En raison du rebasage du PIB, il apparait que le pays respectait déjà dès 2018 le plafond communautaire d’un déficit budgétaire de 3% du PIB. En effet, le solde budgétaire global est estimé à -2,9% du PIB en 2018 et -2,3% du PIB en 2019, contre -3,3% du PIB en 2017. Toutefois, cette opération a mécaniquement entrainé à la baisse le taux de pression fiscale à 12% du PIB sur la période 2017-2019 (contre 15% auparavant), très en deçà de l’objectif communautaire de 20%. Les projections budgétaires pour l’année 2020 sont mises à mal en raison de l’impact du Covid-19 sur les dépenses publiques et la mobilisation des recettes. Des mesures de riposte sanitaire et de soutien à l’économie ont été adoptées par le Gouvernement, se chiffrant respectivement à 95 Mds FCFA (145 M EUR) et 1 700 Mds FCFA (2,5 Mds EUR) et doivent être exécutées sur 2020 et 2021. En 2020, il est anticipé une perte de recettes domestiques de l’ordre de 0,5% du PIB, couplée à une hausse des dépenses budgétaires de 2,4% du PIB, entrainant mécaniquement une hausse du déficit budgétaire de 2,9% du PIB, pour s’établir à 5,2% du PIB.

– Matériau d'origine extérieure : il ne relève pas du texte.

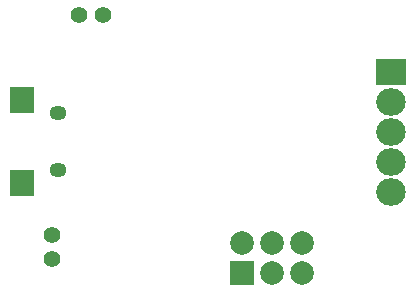
<source format=gbr>
G04 DipTrace 2.4.0.2*
%INBottomMask.gbr*%
%MOIN*%
%ADD30C,0.056*%
%ADD72R,0.0827X0.0866*%
%ADD74O,0.0571X0.0492*%
%ADD76O,0.0984X0.0906*%
%ADD78R,0.0984X0.0906*%
%ADD94C,0.0787*%
%ADD96R,0.0787X0.0787*%
%FSLAX44Y44*%
G04*
G70*
G90*
G75*
G01*
%LNBotMask*%
%LPD*%
D96*
X7630Y920D3*
D94*
X8630D3*
X9630D3*
Y1920D3*
X8630D3*
X7630D3*
D30*
X1328Y2194D3*
Y1406D3*
X3014Y9522D3*
X2226D3*
D78*
X12610Y7640D3*
D76*
Y6640D3*
Y5640D3*
Y4640D3*
Y3640D3*
D74*
X1504Y6265D3*
X1505Y4355D3*
D72*
X323Y6698D3*
Y3922D3*
M02*

</source>
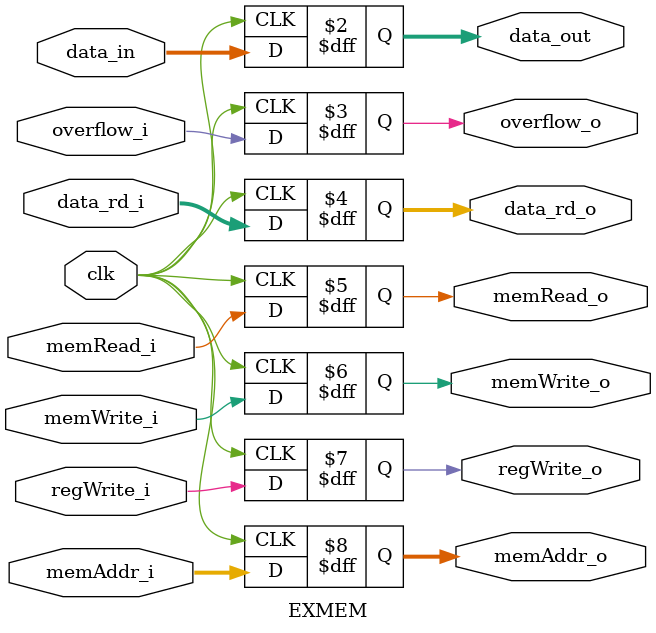
<source format=sv>
module EXMEM(
	input clk,
	input [7:0] data_in,
	input overflow_i,
	input [2:0] data_rd_i,
	input memRead_i,
	input memWrite_i,
	input regWrite_i,
	input [7:0] memAddr_i,
	output reg [7:0] data_out,
	output reg overflow_o,
	output reg [2:0] data_rd_o,
	output reg memRead_o,
	output reg memWrite_o,
	output reg regWrite_o,
	output reg [7:0] memAddr_o
);

always_ff @ (posedge clk) begin
	data_out <= data_in;
	overflow_o <= overflow_i;
	data_rd_o <= data_rd_i;
	memRead_o <= memRead_i;
	memWrite_o <= memWrite_i;
	regWrite_o <= regWrite_i;
	memAddr_o <= memAddr_i;
end

endmodule
</source>
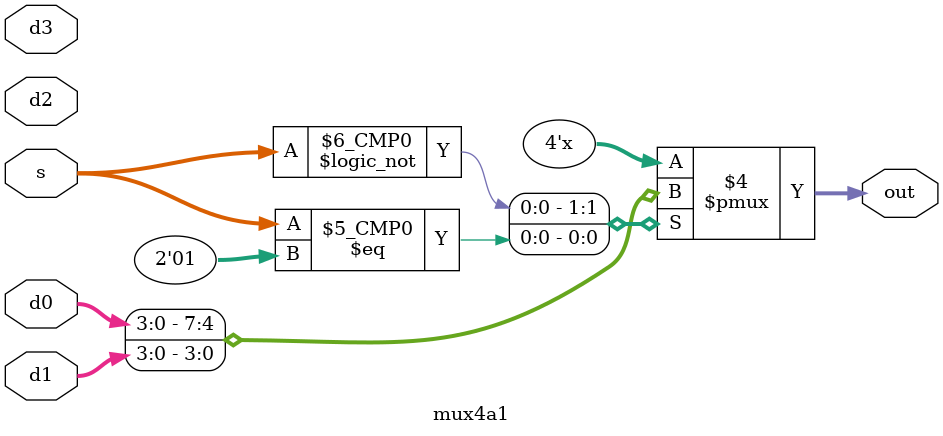
<source format=sv>
module mux4a1 #(parameter WIDTH = 4)
					(input logic [WIDTH-1:0] d0,d1,d2,d3, 
					 input logic [1:0]s, 
					 output logic [WIDTH-1:0] out);
	always_comb
		case(s)
			2'd0: out = d0;
			2'd1: out = d1;
			2'd2: out = 4'dx;
			2'd3: out = 4'dx;
		endcase
endmodule
</source>
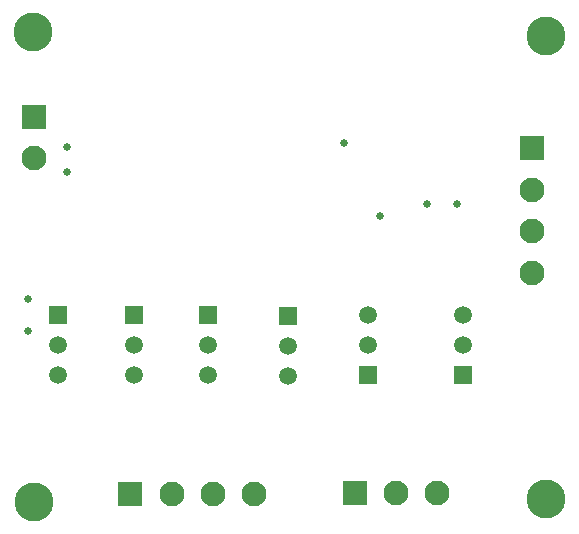
<source format=gbs>
G04 FAB 3000 Version 7.8.18 - Gerber/CAM Software*
G04 RS274-X Output*
%FSLAX44Y44*%
%MIA0B0*%
%MOMM*%
%SFA1.000000B1.000000*%

%IPPOS*%
%ADD19C,0.254000*%
%ADD20C,0.127000*%
%ADD21C,3.299990*%
%ADD22C,2.100000*%
%ADD23R,2.100000X2.100000*%
%ADD24R,2.100000X2.100000*%
%ADD25R,1.500000X1.500000*%
%ADD26C,1.500000*%
%ADD27C,0.660400*%
%ADD28C,0.025400*%
%LNcartercharger_0*%
%LPD*%
G54D22*
X432815Y722629D03*
G54D26*
X529589Y873759D03*
X461517Y847851D03*
Y822451D03*
G54D27*
X509015Y1019555D03*
X539749Y958087D03*
G54D26*
X529589Y848359D03*
G54D25*
X461517Y873251D03*
X529589Y822959D03*
G54D24*
X518159Y722883D03*
G54D22*
X553211D03*
G54D21*
X679703Y1110233D03*
Y717803D03*
G54D22*
X668019Y909827D03*
Y944879D03*
Y979931D03*
G54D27*
X578865Y967993D03*
X605027D03*
G54D26*
X609599Y873759D03*
Y848359D03*
G54D25*
Y822959D03*
G54D23*
X668019Y1014983D03*
G54D22*
X588009Y722883D03*
G54D21*
X245871Y1113535D03*
X246633Y715771D03*
G54D22*
X246379Y1006855D03*
G54D26*
X266699Y848359D03*
Y822959D03*
G54D27*
X241045Y887729D03*
Y860551D03*
X274065Y994917D03*
Y1016253D03*
G54D25*
X266699Y873759D03*
G54D23*
X246379Y1041907D03*
G54D24*
X327913Y722629D03*
G54D26*
X393699Y848359D03*
Y822959D03*
X331469Y848359D03*
Y822959D03*
G54D25*
Y873759D03*
X393699D03*
G54D22*
X362965Y722629D03*
X397763D03*
M02*
</source>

La Côte d’Ivoire reste exposée à un risque modéré de surendettement, mais est vulnérable aux chocs sur les exportations et les conditions financières des marchés internationaux. Outre les traditionnelles interventions sur le marché régional de la dette, le pays contracte des engagements auprès de bailleurs notamment bilatéraux et fait appel de manière quasi annuelle au marché offshore via des émissions d’Eurobonds. En 2018, le pays a émis un Eurobond à hauteur de 1,7 Md EUR, constituant l’émission la plus importante réalisée exclusivement en euros par un pays africain, puis a réitéré l’expérience en octobre 2019 pour le même montant, principalement destiné à une opération de reprofilage de dette. Cette dernière émission est intervenue en complément de la signature de deux prêts bancaires.  En prenant en compte le rebasage du PIB, le ratio d’endettement de la Côte d’Ivoire s’établit désormais à 37,8% du PIB à fin 2019 (contre 52,6% initialement). L’accroissement des besoins de financement de l’Etat en vue de faire face à la crise de la pandémie du COVID-19 entraineront une hausse du niveau d’endettement estimé à ce stade à 42,1% du PIB en 2020. Celui-ci devrait toutefois se réduire dès 2021 à 40,7% du PIB.

Climat des affaires

L’amélioration du climat des affaires demeure une condition sine qua non au maintien d’un régime de croissance soutenu à moyen terme. Depuis 2011, de nombreux progrès ont été réalisés notamment sur les plans juridique (codes des investissements, minier, de l’électricité, des télécommunications…) et institutionnel (création du tribunal du commerce, du guichet unique …). En 2018 puis en 2019, le pays a gagné respectivement 17 puis 12 places dans le classement Doing Business pour se hisser au 110ème  rang  mondial sur 190 pays. Néanmoins, de nombreux obstacles demeurent s’agissant notamment de la gouvernance (108ème place sur 176 pays au classement de Transparency International sur la perception de la corruption) ou encore de l’insécurité foncière. L’émergence d’un secteur privé local reste également entravée par les difficultés d’accès aux financements. Pourtant, le secteur bancaire ivoirien présente des indicateurs dans l’ensemble bien orientés. Les autorités régionales doivent poursuivre les efforts pour améliorer l’inclusion bancaire : la Côte d’Ivoire affiche un taux de bancarisation faible de l’ordre de 22% de sa population, mais l’accès aux services financiers est porté à un peu plus de 70% en incluant l’usage de la monnaie électronique et la microfinance.